Cependant, avec l’essor du hard-discount, la question se pose de savoir si c’est un modèle qui répond simplement à l’inflation actuelle ou bien un modèle qui est parti pour durer.

En effet, nous l’avons vu les modes de consommation tendent à changer avec les situations économiques et sociales. Peut-on donc espérer que ce modèle de hard-discount continue sa croissance. Pour le moment, je pense que oui car c’est un sujet très d’actualité, et on remarque quand même l’évolution du nombre des magasins discount ainsi que la croissance des parts de marché en France, mais aussi dans d’autres pays notamment l’Allemagne où le hard-discount est très à la mode.

Mais cela a des limites, comme l’évoque Olivier Dauvers, spécialiste de la consommation, le hard-discount est en pleine progression mais pourrait aussi coûter le marché du milieu de gamme.

L’ouverture d’Atacadao reste pour le moment indifférent sur son évolution future. C’est un modèle complétement différents des magasins alimentaires en France. Beaucoup d’économistes pensent que ce genre de magasin ne fonctionne qu’en période de crise économique mais qu’il reste difficile pour une enseigne discount de s’implanter lorsque tout va bien.

Ce modèle de magasin qu’est Atacadao va attirer les foyers modestes, et peut-être la classe moyenne qui est en train de disparaitre avec les inégalités.

Une autre limite de ce genre de magasins discount est la qualité car même si aujourd’hui le prix reste un des principaux éléments que prend en compte un consommateur, il se préoccupe de plus en plus de la qualité. Cela se traduit par la hausse de la consommation de produits bios ou locaux.

Effectivement, les enseignes discount peuvent parfois être associés à des produits de mauvaise qualité effrayant donc certains consommateurs.

Le hard-discount a aussi des limites de croissances, car on l’a vu avec Lidl qui essaye de monter en gamme.
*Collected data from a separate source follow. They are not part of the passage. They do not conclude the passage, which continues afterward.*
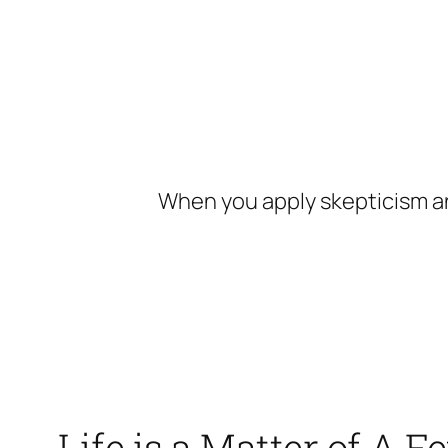
Skip
to
content
When you apply skepticism an
Life is a Matter of A 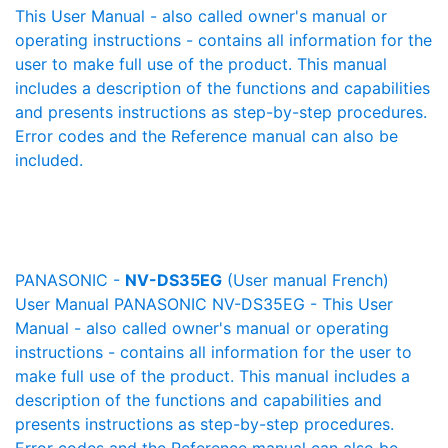
This User Manual - also called owner's manual or
operating instructions - contains all information for the
user to make full use of the product. This manual
includes a description of the functions and capabilities
and presents instructions as step-by-step procedures.
Error codes and the Reference manual can also be
included.
PANASONIC -
NV-DS35EG
(User manual French)
User Manual PANASONIC NV-DS35EG - This User
Manual - also called owner's manual or operating
instructions - contains all information for the user to
make full use of the product. This manual includes a
description of the functions and capabilities and
presents instructions as step-by-step procedures.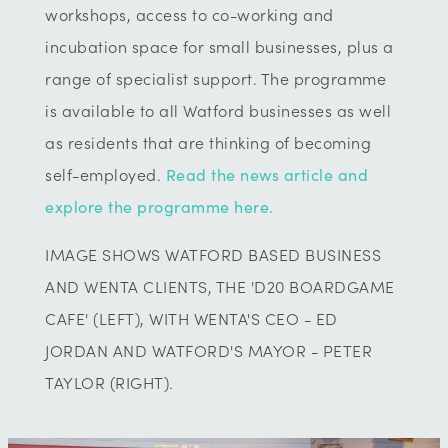
workshops, access to co-working and
incubation space for small businesses, plus a
range of specialist support. The programme
is available to all Watford businesses as well
as residents that are thinking of becoming
self-employed.
Read the news article and
explore the programme here.
IMAGE SHOWS WATFORD BASED BUSINESS
AND WENTA CLIENTS, THE 'D20 BOARDGAME
CAFE' (LEFT), WITH WENTA'S CEO - ED
JORDAN AND WATFORD'S MAYOR - PETER
TAYLOR (RIGHT).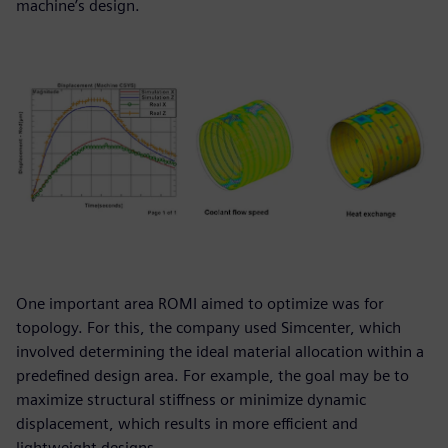
machine’s design.
One important area ROMI aimed to optimize was for
topology. For this, the company used Simcenter, which
involved determining the ideal material allocation within a
predefined design area. For example, the goal may be to
maximize structural stiffness or minimize dynamic
displacement, which results in more efficient and
lightweight designs.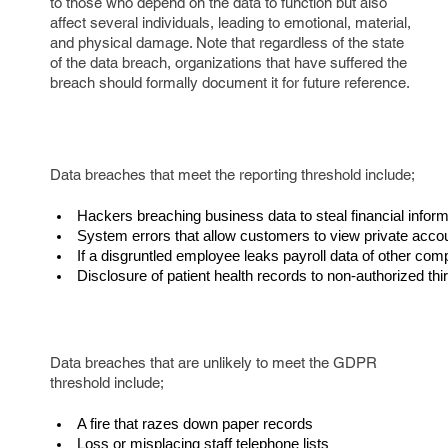
to those who depend on the data to function but also
affect several individuals, leading to emotional, material,
and physical damage. Note that regardless of the state
of the data breach, organizations that have suffered the
breach should formally document it for future reference.
Data breaches that meet the reporting threshold include;
Hackers breaching business data to steal financial inform
System errors that allow customers to view private accou
If a disgruntled employee leaks payroll data of other c
Disclosure of patient health records to non-authorized thi
Data breaches that are unlikely to meet the GDPR
threshold include;
A fire that razes down paper records
Loss or misplacing staff telephone lists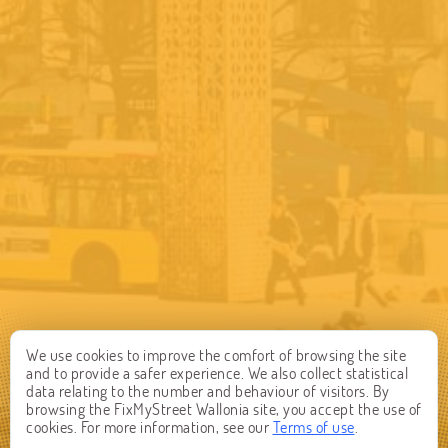
We use cookies to improve the comfort of browsing the site
and to provide a safer experience. We also collect statistical
data relating to the number and behaviour of visitors. By
browsing the FixMyStreet Wallonia site, you accept the use of
cookies. For more information, see our
Terms of use
.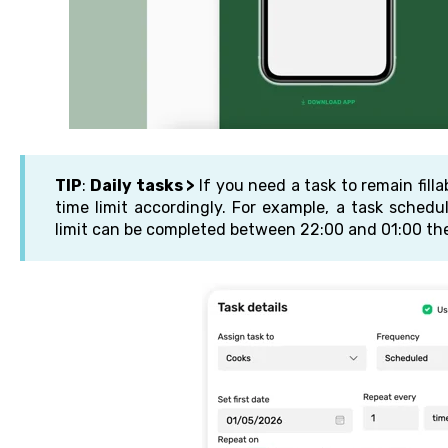
TIP
:
Daily tasks >
If you need a task to remain fill
time limit accordingly. For example, a task sched
limit can be completed between 22:00 and 01:00 the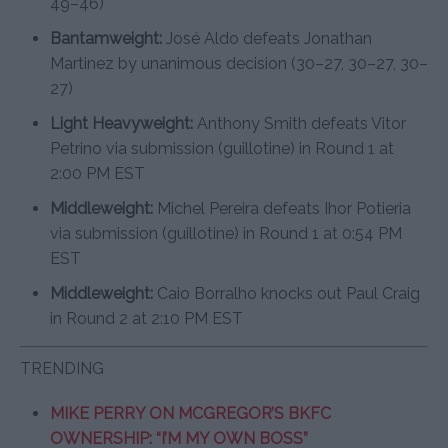
49–46)
Bantamweight:
José Aldo defeats Jonathan
Martinez by unanimous decision (30–27, 30–27, 30–
27)
Light Heavyweight:
Anthony Smith defeats Vitor
Petrino via submission (guillotine) in Round 1 at
2:00 PM EST
Middleweight:
Michel Pereira defeats Ihor Potieria
via submission (guillotine) in Round 1 at 0:54 PM
EST
Middleweight:
Caio Borralho knocks out Paul Craig
in Round 2 at 2:10 PM EST
TRENDING
MIKE PERRY ON MCGREGOR’S BKFC
OWNERSHIP: “I’M MY OWN BOSS”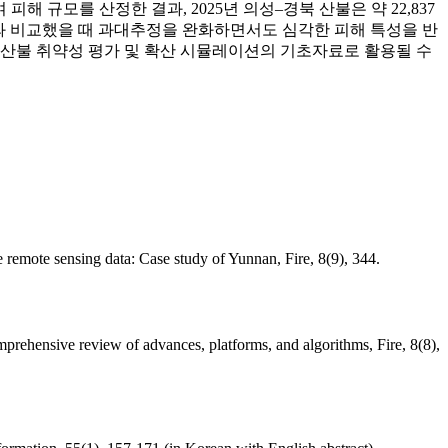
간주하여 피해 규모를 산정한 결과, 2025년 의성–경북 산불은 약 22,837
림청 집계와 비교했을 때 과대추정을 완화하면서도 심각한 피해 특성을 반
향후 산불 취약성 평가 및 확산 시뮬레이션의 기초자료로 활용될 수
 remote sensing data: Case study of Yunnan, Fire, 8(9), 344.
prehensive review of advances, platforms, and algorithms, Fire, 8(8),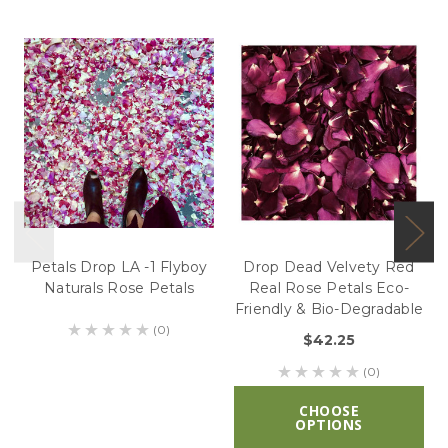
Petals Drop LA -1 Flyboy
Drop Dead Velvety Red
Naturals Rose Petals
Real Rose Petals Eco-
Friendly & Bio-Degradable
(0)
$42.25
(0)
CHOOSE
OPTIONS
Les magasins hard-discounts d’aujourd’hui ne sont plus exactement ce qu’ils étaient à leur lancement.

Carrefour ne doit pas oublier l’importance qu’est le e-commerce en 2023et les modes de consommation qui se tournent davantage vers le « on line ». Aujourd’hui, la logistique est aussi très importante et le groupe ne doit pas lésiner sur son implication.

Nous pouvons conseiller à Carrefour d’attendre l’ouverture de son premier magasin Atacadao avant de prévoir l’ouverture d’autres enseignes du même nom. Et se consacrer sur sa méthode maxi pour relancer les hypermarchés de 1963.

En conclusion, le groupe Carrefour repart dans sa dynamique de leader avec la volonté de devenir la première enseigne avec un portefeuille de magasin discount. Nous pouvons donc nous demander ce que la concurrence va mettre en place pour contrer cette nouvelle stratégie.